5. What does your protagonist want to achieve? A goal is an external concrete thing. Motivation is why they are trying to achieve that goal. You want to steer away from a protagonist goal where they are ‘escaping’ ‘surviving’ ‘running away’. FIREFLY was interesting, but failed ultimately because the people on the spaceship had no goal other than survival. It wears on the reader/watcher after a while, because there’s never an end in sight.
6. Names mean little. Use a description of the character. Fred tells me nothing except male, unless parents really screwed with kid.
7. I’ve mentioned disjointed several times. If words are so far out of synch it jars the reader in a negative way you’re disjointed. The example, not picking on you, from below is ending with “love, mayhem, and possibly the apocalypse.” The third is so out of the league of the first two, you might as well forget about them. I know it was an attempt at humor in a way, but it didn’t quite work.
8. What goal is pulling the train? Sometimes in the pitch there is a laundry list of goals. You have ONE goal for your protagonist. That’s the key. Everything else is subplot.

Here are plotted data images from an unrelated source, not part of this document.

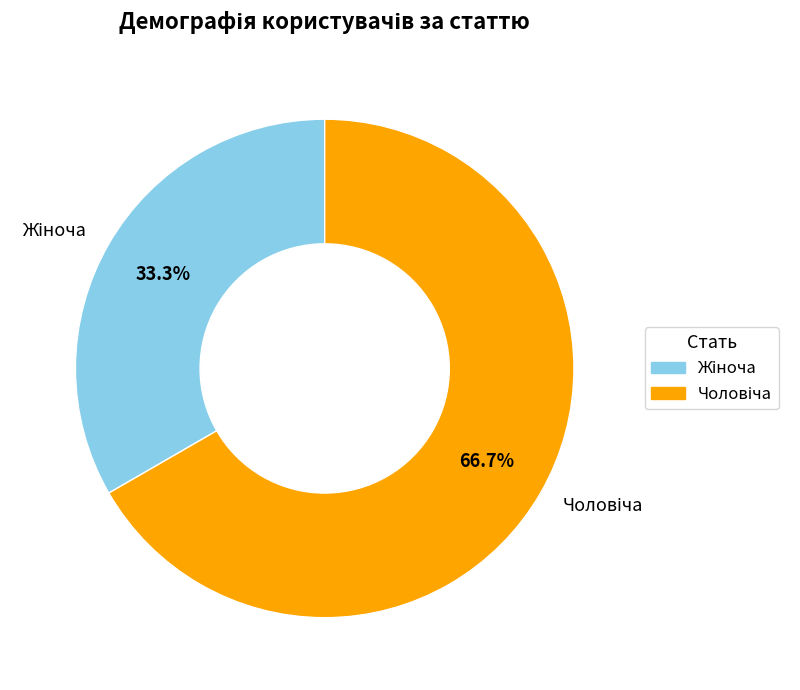

Is there a majority slice in this chart?

Yes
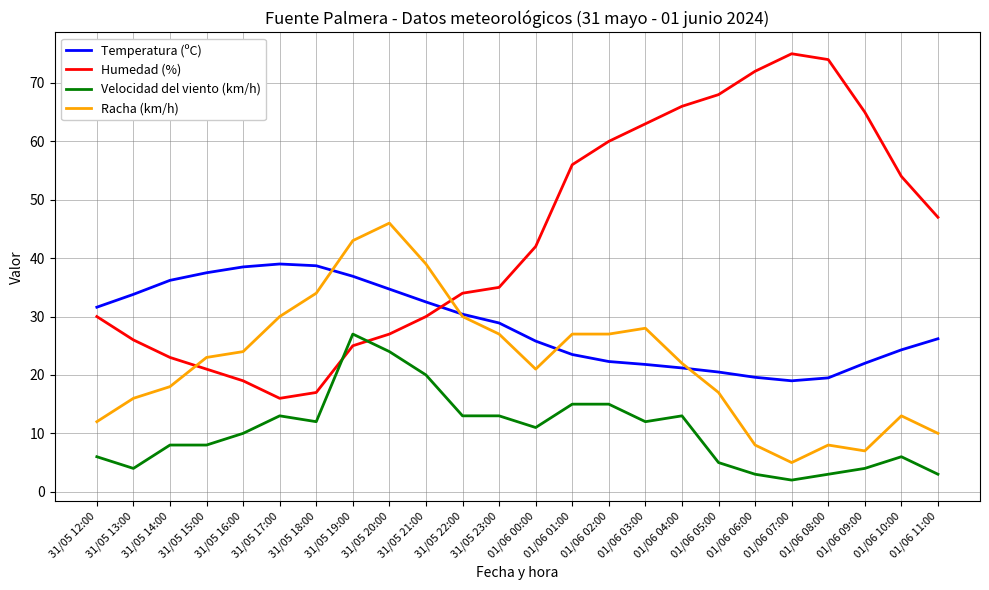

Which series has the widest spread of values?

Humedad (%)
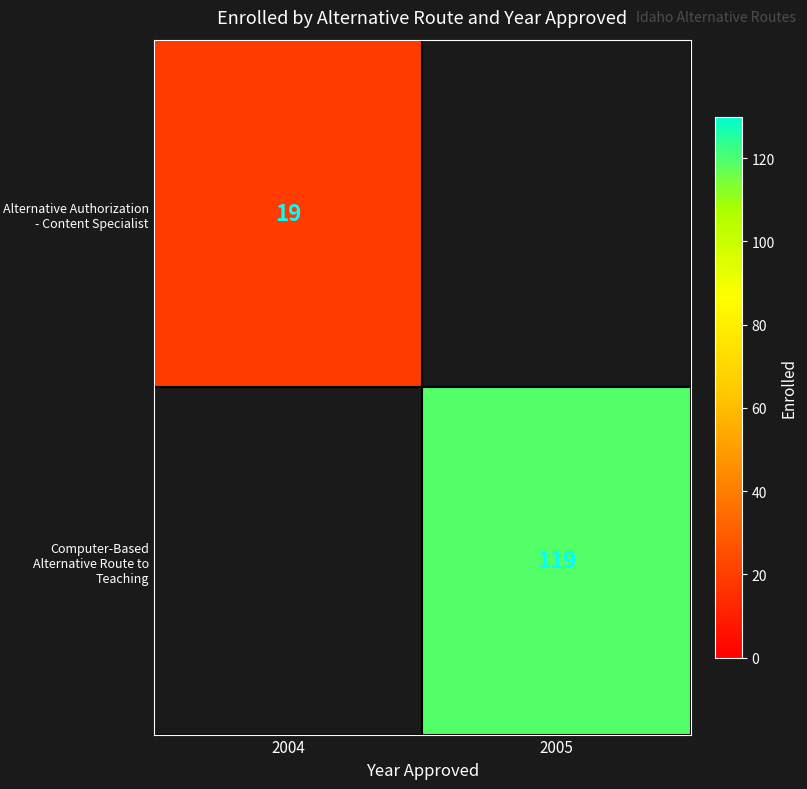

The value of Alternative Authorization - Content Specialist at 2004 is 19. True or false?

True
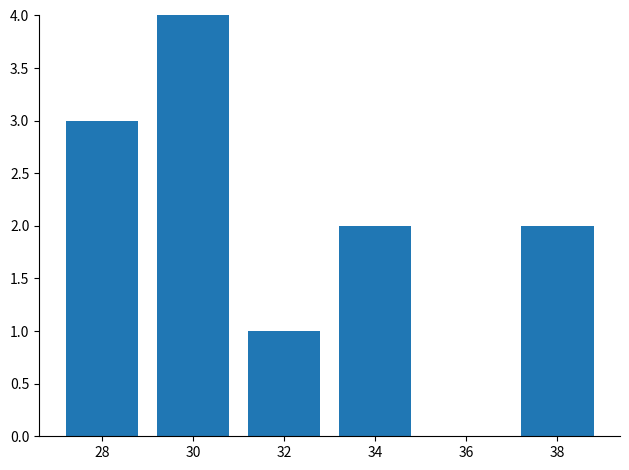

What is the greatest value displayed?

4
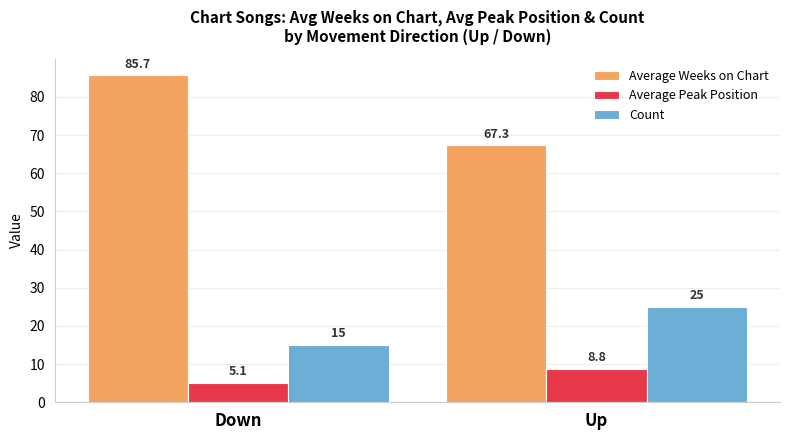

Rank the series by their maximum value, from lowest to highest.

Average Peak Position, Count, Average Weeks on Chart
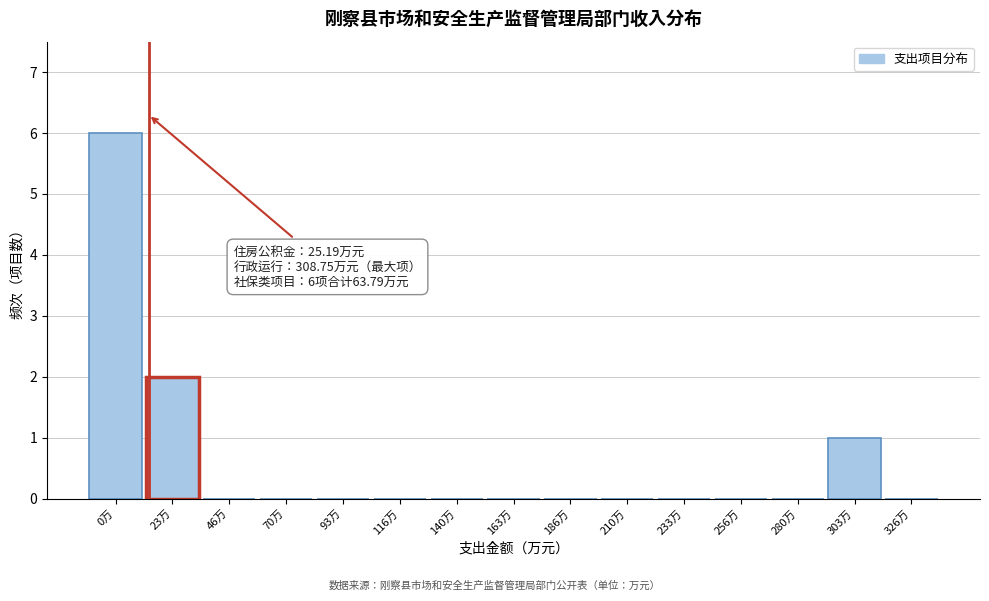

Reading left to right, extract all data points from this chart.

0万=6	23万=2	46万=0	70万=0	93万=0	116万=0	140万=0	163万=0	186万=0	210万=0	233万=0	256万=0	280万=0	303万=1	326万=0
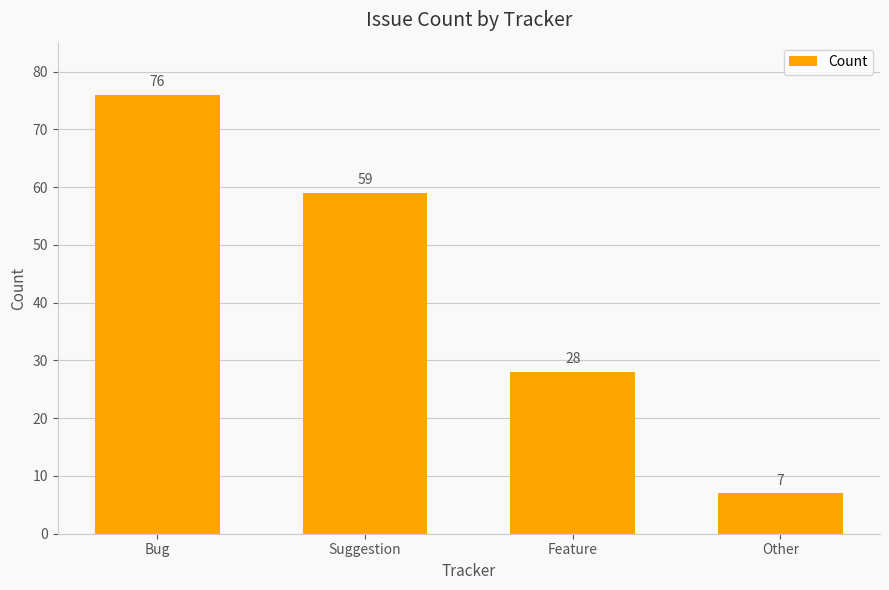

What is the difference between the maximum and minimum values?

69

More on anomaly, etc: How do we get a character anomaly out quickly? Off the top of my head, some popular tv shows: A private investigator with OCD– his name is Monk. A brilliant diagnostic doctor, addicted to vicodin, who hates people but saves their lives. His name is House. A southern belle in LA, always wears dresses, had affair in previous job with new boss, who heads a major crimes unit in LA and is a superb CLOSER. (Fish out of water story) I’ve watched a lot of canceled series on Hulu lately. Some had really good ideas, but the character just didn’t cut it: LIFE: What if a LA cop is wrongly convicted of murder, sent to prison, but then is exonerated by DNA and as part of his settlement gets 50 million dollars AND his gold detective badge so he can try to find the real murderer. Good idea. The writing was decent. But the character just didn’t pop. Lasted one season. STANDOFF: A male-female hostage negotiation team who are secretly having an affair, have it revealed during a situation. The writing on that show was actually very good. Some excellent episodes. But if your hero and heroine are involved from the pilot, you don’t have that Moonlighting or X-Files sexual tension. I know it’s hard. And I’m not saying you have to do 25 words. You want to put something out there that hooks. Then you can go into more detail. The reality is, if you don’t hook within 15 seconds, either written or in person, the mind starts to numb out. I’ve read thousands of queries teaching, as a publisher. I’ve taken verbal pitches in Maui, Surrey, etc when they do those with authors so we can give feedback. An agent sitting at a table in a ballroom taking 20-30 of these in a day, no matter how hard they try, starts to numb out.